Oceanographer Jim Bishop of the Lab’s Earth Sciences Division has focused much of his career on understanding the chemistry of the ocean, especially in its effects on the “biological pump” – the pathways by which life, beginning with the phytoplankton that absorbs carbon dioxide from the air, eventually transports some of the carbon to the bottom of the ocean.

Image of Jim Bishop and Phoebe Lam
Jim Bishop and colleague Phoebe Lam launch a Carbon Explorer float from the Research Vessel Ronald H. Brown to measure particulate carbon.

One dramatic example of ocean chemistry’s effect on plant life is the role of iron. Iron isn’t a primary nutrient like phosphorus, nitrogen, and silicon, but small quantities of iron are essential to promote growth. The Iron Hypothesis proposed by the late John Martin of Moss Landing Marine Laboratories holds that in areas known as high-nutrient, low chlorophyll (HNLC) regions, the reason “chlorophyll” (plant growth) is low is the shortage of iron. When these regions get enough iron, the plankton blooms. So much has been proved.

Scientists long suspected that the main source of iron in the oceans was dust storms blowing from desert regions like the Sahara. In 2001 Jim Bishop was the first to actually observe this linkage, when two of his robotic Carbon Explorer floats recorded the rapid growth of phytoplankton in the upper layers of the North Pacific Ocean, after a passing storm had deposited iron-rich dust from the Gobi Desert.

Bishop’s deep-diving Carbon Explorers were based on the SOLO floats designed at the Scripps Institution of Oceanography to measure temperature and salinity at various depths.
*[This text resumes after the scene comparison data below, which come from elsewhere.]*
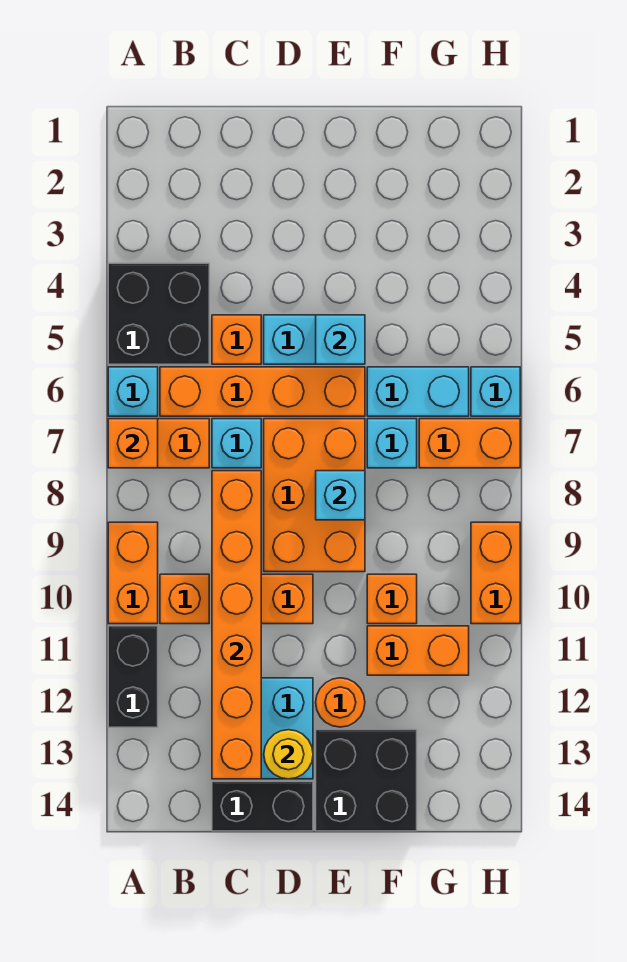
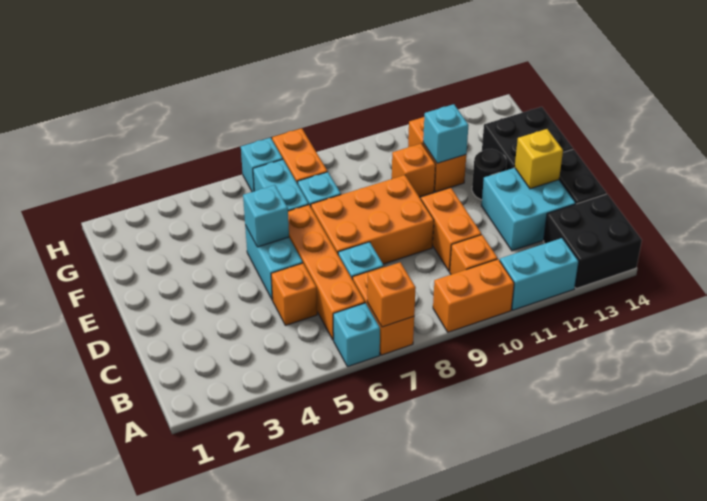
black 2x2 brick [108,263,209,364] -> black 2x2 brick moved to [543,194,642,289]
black 1x2 brick [108,626,158,727] -> cyan 1x2 brick [500,238,579,310]
orange 1x6 brick [212,471,261,779] -> none
yellow 1x1 round brick [264,730,313,779] -> yellow 1x1 brick [515,129,563,189]
cyan 1x1 brick [316,471,365,520] -> cyan 1x1 brick moved to [423,104,469,163]
orange 1x1 round brick [316,678,365,727] -> black 1x1 round brick [472,149,507,200]
orange 1x2 brick [471,522,520,624] -> none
Bishop engineered them to measure particulate carbon in the upper thousand meters of the ocean and report their data by satellite – 24-hour-a-day data collection for months or years at a time by robotic instruments whose total cost per Carbon Explorer was about the same as operating a research vessel for just one day.   
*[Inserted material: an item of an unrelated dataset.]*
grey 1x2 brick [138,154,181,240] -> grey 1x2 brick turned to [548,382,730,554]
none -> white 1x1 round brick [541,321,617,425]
It was records from traditional ship-borne instruments, however – lowered over the side and brought back aboard for chemical analysis – that first indicated that iron from continental margins is more important than wind-blown dust in fertilizing plankton blooms. Bishop and his colleagues showed that the key source of iron in the Western North Pacific is the volcanic Kamchatka Peninsula and the Kuril Islands. Farther east in the North Pacific, iron from the Aleutian islands and the mainland of Alaska travels far out to sea and is brought to the surface by winter storms, creating plankton blooms during the darkest days of the year.
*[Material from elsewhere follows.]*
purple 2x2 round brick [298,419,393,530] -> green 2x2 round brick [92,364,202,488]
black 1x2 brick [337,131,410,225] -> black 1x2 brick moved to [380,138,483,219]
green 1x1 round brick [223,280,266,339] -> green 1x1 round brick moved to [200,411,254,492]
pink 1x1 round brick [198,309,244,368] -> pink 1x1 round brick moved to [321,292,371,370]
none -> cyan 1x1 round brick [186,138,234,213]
More recently, more than a year’s worth of data from Carbon Explorer floats in the Southern Ocean have cast doubt on the more provocative version of John Martin’s Iron Hypothesis, which he famously stated as “Give me half a tanker of iron and I’ll give you an Ice Age.” Do plankton blooms increase the amount of carbon stored in the ocean? Probably not.

“What counts is the carbon that reaches the deep sea, and a lot of the carbon tied up in plankton blooms appears not to sink very fast or very far,” says Bishop. At least this is true in the Southern Ocean, for reasons having to do with the seasonal feeding behavior of planktonic animal life. Says Bishop, “Iron is not the only factor that determines phytoplankton growth in HNLC regions. Light, mixing, and hungry zooplankton are fundamentally as important as iron.”

The bottom line, says Bishop, is that "before we can decide whether schemes for storing excess atmospheric carbon in the ocean are safe – or would even work at all – we need to know a lot more about the ocean carbon cycle."

Life came from the oceans, and the oceans have sustained life as we know it for over two billion years. Whether they continue to nurture us, and how long, depends on how responsibly humans can respond to the challenges of a threatened marine environment and an inescapably warming global climate.